> [Document excerpt]:
########
I’d planned my outfit before I even left Orange County, but I was still nervous about all those San Quentin apparel rules.

I had on grey pinstripe pants, a light blue button-down shirt with tiny white polka dots, and a black cotton cardigan sweater. I made sure to wear a bra without an underwire (like I need a bra that supportive anyway). I also checked that my shirt wasn’t see-through.

I usually wear a layering tank top under a button shirt, but the San Quentin dress code specifically forbids tank tops. I assumed they meant no tank tops as your actual shirt, but the rules for the x-ray procedure state, “You must be down to your last layer of clothing,” and I wasn’t taking any chances on my first visit. I wonder if a camisole would still count as a “tank top.”

My visit was scheduled for 9:00 am. I gave myself ample time to get from my hotel to the prison.

After my practice run the day before, it only took about fifteen minutes to drive there. I was parked in the visitors’ lot by 8:30 am.

The lot was busier than the day before, but it wasn’t a madhouse like I’d feared. Considering that San Quentin State Prison can house over three thousand inmates, I expected the place to be packed on a Saturday.

At The Visitors’ Intake

There were about two dozen people standing around, or sitting on the wooden benches. About ninety percent of the visitors were women, and a lot of them were probably moms of inmates. I did not envy them visiting their sons at San Quentin.


I sat in an empty spot on the bench closest to the entrance and asked the women sitting nearby if this is where you wait when you have an appointment. One woman nodded and smiled. Another told me she liked my hair. I thanked her and made a comment about all the clothing color rules and how I was happy that didn’t apply to hair.

The women laughed (yup, that’s where I got the idea to write that in the last post), and the four of us started up a casual conversation. The lady sitting next to me leaned closer and gestured toward a young woman standing against the wall. “She’s never going to get in with jeans,” she tisked.

The place started filling up with more visitors, and I wasn’t sure what I was supposed to do next. Along one wall were two glass doors an equal distance apart that led to the check-in room and metal detector. Even though the doors went into the same room, it appeared that each door had its own check-in station.

The doors were locked and could only be opened when a guard pushed a security buzzer from inside the room.  The door would buzz; a visitor would open the door and go inside. How anyone knew it was their turn, though, was beyond me.
########
> [Provided material]:
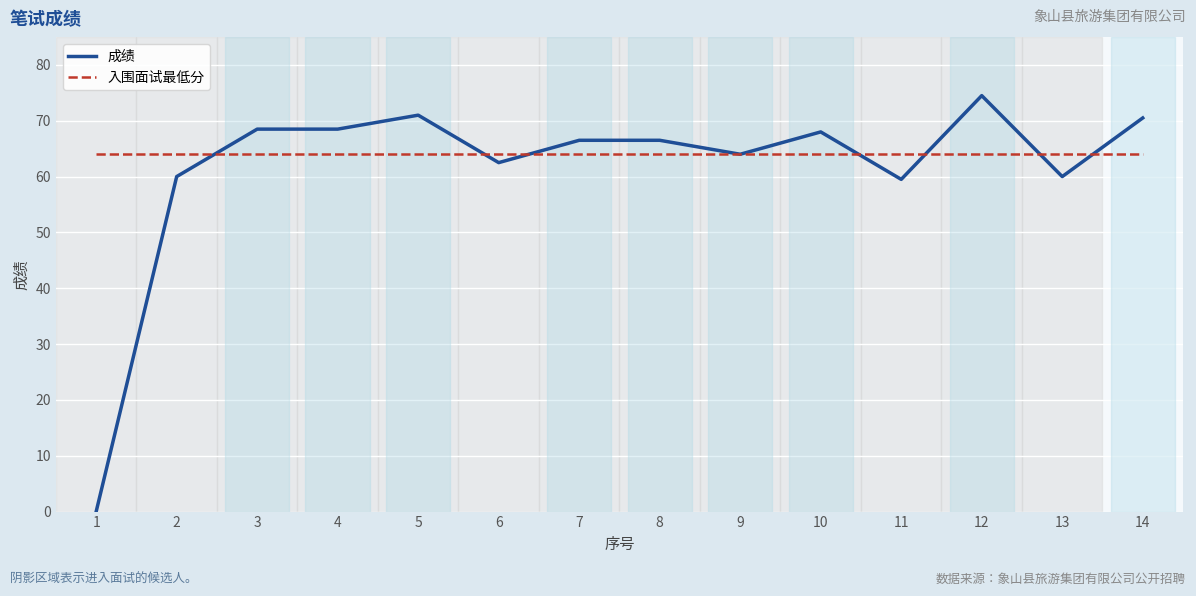

True or false: 成绩 has a value of 74.5 at 12.

True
########
> [Required work]:
**A)** From the San Quentin visit account, list each clothing item the narrator wore on the visit.
**B)** Check each statement against the San Quentin visit account and answer yes or no, quoting the words that decide it: (i) The visit was scheduled for 9:00 am. (ii) The drive from the hotel to the prison took about thirty minutes. (iii) Most of the visitors waiting at intake were men.

> [Outputs for the tasks]:
**A)**
- Grey pinstripe pants
- A light blue button-down shirt with tiny white polka dots
- A black cotton cardigan sweater
- A bra without an underwire

**B)**
(i) Yes: "My visit was scheduled for 9:00 am."
(ii) No: "it only took about fifteen minutes to drive there."
(iii) No: "About ninety percent of the visitors were women"